First of all, policies don’t matter in this election, or in any other election. Reason is mostly an illusion. And anyway, Pence will modify his positions to match Trump. No one cares.

 

Secondly, political experts say making a good choice for a VP running mate can’t help a candidate much, but a bad choice can hurt. Pence doesn’t do much to help, but he also doesn’t do much to hurt. So he’s a safe choice on that dimension. And he has plenty of government experience, as Trump says he needs. So Pence helps solve for Trump’s lack of experience. But those effects are all marginal.

 

What matters with Pence is how he looks in terms of contrast with Trump. The best choice for VP is someone who looks like a boring, washed-out version of the top of the ticket. You need that contrast to remind people that the top of the ticket is truly special.

 

Pence is an experienced politician. But you stand him next to Trump and he sort of disappears. The contrast persuades you – subconsciously – that Trump is better than an experienced politician. That’s totally irrational, and totally effective.

 

What’s Clinton’s biggest strength? Experience. How does Trump compare to the experienced politician on his own ticket? Better, at least in the public’s irrational way of thinking. So if Clinton and Pence are both experienced, and you prefer Trump over Pence, you somewhat automatically extend that thinking to Clinton – with all of her boring experience – and imagine her to be a weak version of Trump as well.

 

Replace Trump and Pence with Reagan and Bush-the-elder to see how well this contrast-based persuasion works.

 

And think of Obama picking Biden. It’s all the same persuasion trick. You want the VP to be the solid, uninteresting version of whoever is at the top of the ticket.

 

Now imagine if Trump had picked Gingrich for his VP running mate. Gingrich would make Trump look less experienced, less informed, and less intelligent by contrast. That’s a bad formula for winning. Gingrich is simply too interesting.

 

And after Gingrich came out in favor of testing Muslims for loyalty to Sharia law, he became the worst possible choice for Trump’s running mate. Trump is trying to move to the middle for the general election. Gingrich is running hard in the opposite direction. If Gingrich is not on the ticket, his radical-sounding ideas create an anchor that actually makes Trump look moderate by comparison.
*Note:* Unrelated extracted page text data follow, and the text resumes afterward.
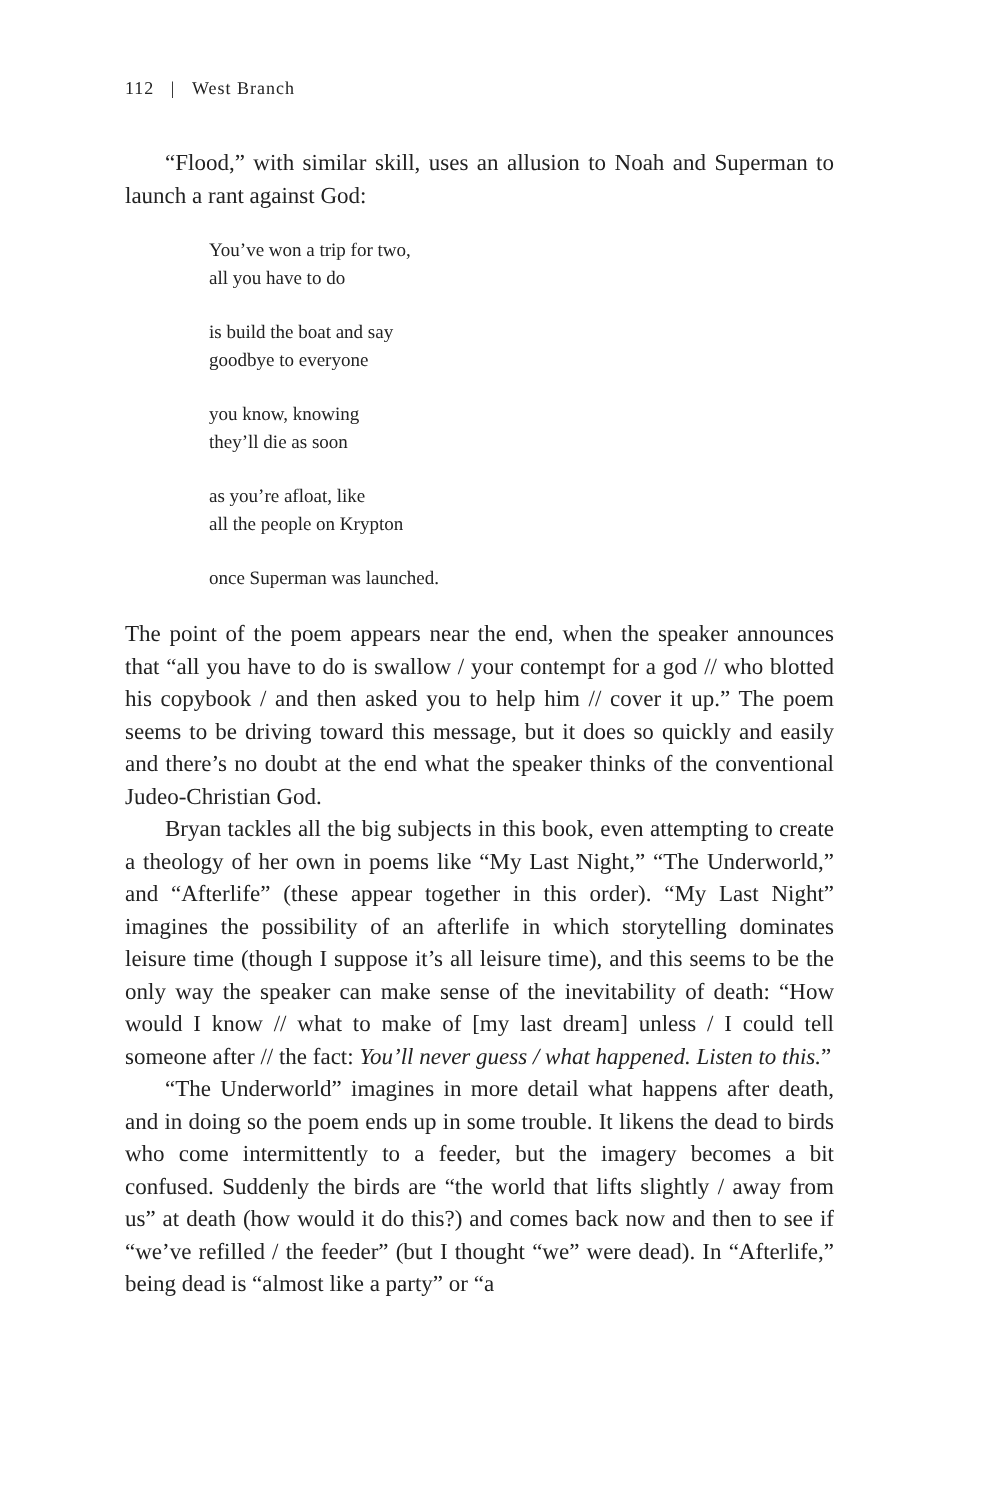112 | West Branch
“Flood,” with similar skill, uses an allusion to Noah and Superman to launch a rant against God:
You’ve won a trip for two,
all you have to do
is build the boat and say
goodbye to everyone
you know, knowing
they’ll die as soon
as you’re afloat, like
all the people on Krypton
once Superman was launched.
The point of the poem appears near the end, when the speaker announces that “all you have to do is swallow / your contempt for a god // who blotted his copybook / and then asked you to help him // cover it up.” The poem seems to be driving toward this message, but it does so quickly and easily and there’s no doubt at the end what the speaker thinks of the conventional Judeo-Christian God.
Bryan tackles all the big subjects in this book, even attempting to create a theology of her own in poems like “My Last Night,” “The Underworld,” and “Afterlife” (these appear together in this order). “My Last Night” imagines the possibility of an afterlife in which storytelling dominates leisure time (though I suppose it’s all leisure time), and this seems to be the only way the speaker can make sense of the inevitability of death: “How would I know // what to make of [my last dream] unless / I could tell someone after // the fact: You’ll never guess / what happened. Listen to this.”
“The Underworld” imagines in more detail what happens after death, and in doing so the poem ends up in some trouble. It likens the dead to birds who come intermittently to a feeder, but the imagery becomes a bit confused. Suddenly the birds are “the world that lifts slightly / away from us” at death (how would it do this?) and comes back now and then to see if “we’ve refilled / the feeder” (but I thought “we” were dead). In “Afterlife,” being dead is “almost like a party” or “a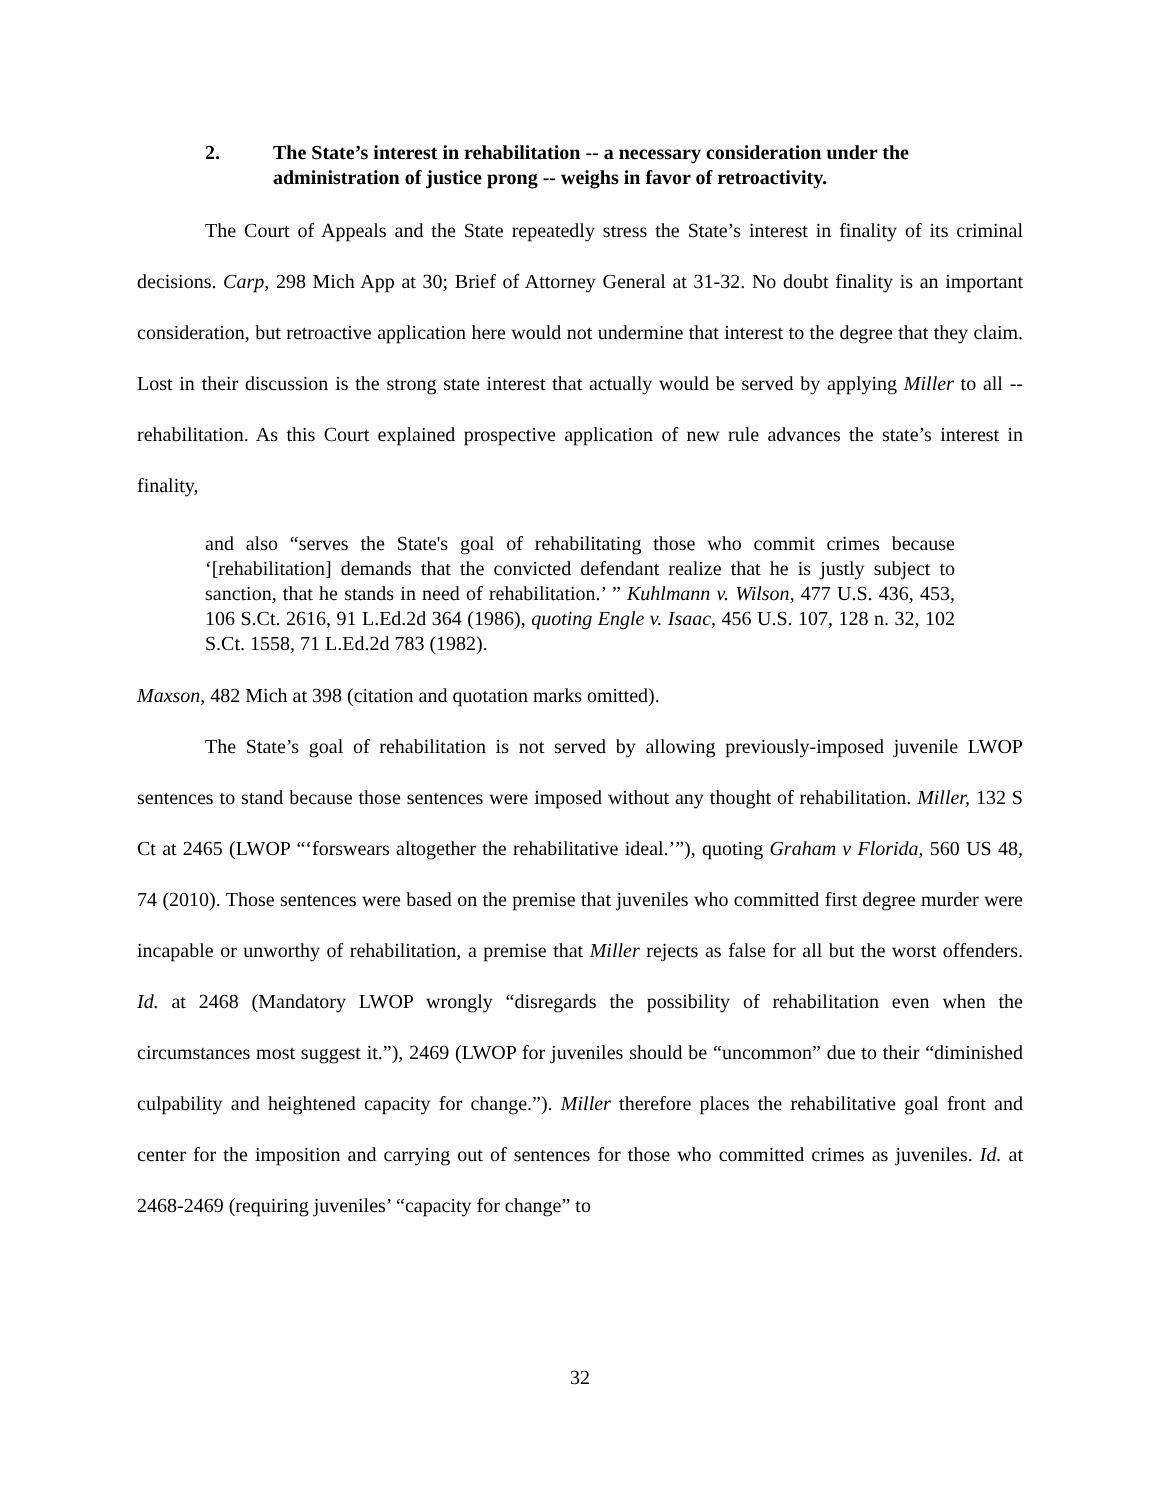2. The State’s interest in rehabilitation -- a necessary consideration under the administration of justice prong -- weighs in favor of retroactivity.
The Court of Appeals and the State repeatedly stress the State’s interest in finality of its criminal decisions. Carp, 298 Mich App at 30; Brief of Attorney General at 31-32. No doubt finality is an important consideration, but retroactive application here would not undermine that interest to the degree that they claim. Lost in their discussion is the strong state interest that actually would be served by applying Miller to all -- rehabilitation. As this Court explained prospective application of new rule advances the state’s interest in finality,
and also “serves the State's goal of rehabilitating those who commit crimes because ‘[rehabilitation] demands that the convicted defendant realize that he is justly subject to sanction, that he stands in need of rehabilitation.’ ” Kuhlmann v. Wilson, 477 U.S. 436, 453, 106 S.Ct. 2616, 91 L.Ed.2d 364 (1986), quoting Engle v. Isaac, 456 U.S. 107, 128 n. 32, 102 S.Ct. 1558, 71 L.Ed.2d 783 (1982).
Maxson, 482 Mich at 398 (citation and quotation marks omitted).
The State’s goal of rehabilitation is not served by allowing previously-imposed juvenile LWOP sentences to stand because those sentences were imposed without any thought of rehabilitation. Miller, 132 S Ct at 2465 (LWOP “‘forswears altogether the rehabilitative ideal.’”), quoting Graham v Florida, 560 US 48, 74 (2010). Those sentences were based on the premise that juveniles who committed first degree murder were incapable or unworthy of rehabilitation, a premise that Miller rejects as false for all but the worst offenders. Id. at 2468 (Mandatory LWOP wrongly “disregards the possibility of rehabilitation even when the circumstances most suggest it.”), 2469 (LWOP for juveniles should be “uncommon” due to their “diminished culpability and heightened capacity for change.”). Miller therefore places the rehabilitative goal front and center for the imposition and carrying out of sentences for those who committed crimes as juveniles. Id. at 2468-2469 (requiring juveniles’ “capacity for change” to
32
But if Gingrich had been a running mate, it would make a Trump presidency look scarier than it already is. And fear is Clinton’s best weapon against Trump. So no matter what Trump planned a week ago, Gingrich took himself out of the running with his recent comments about testing Muslims. Still, I expect Gingrich to be part of a Trump administration somehow.

 

No matter what you think of Pence, he was the right choice on the dimension of persuasion. And that’s the only dimension that will matter here. Trump just needs to stay boring until November to win. Pence can do that. Gingrich probably could not.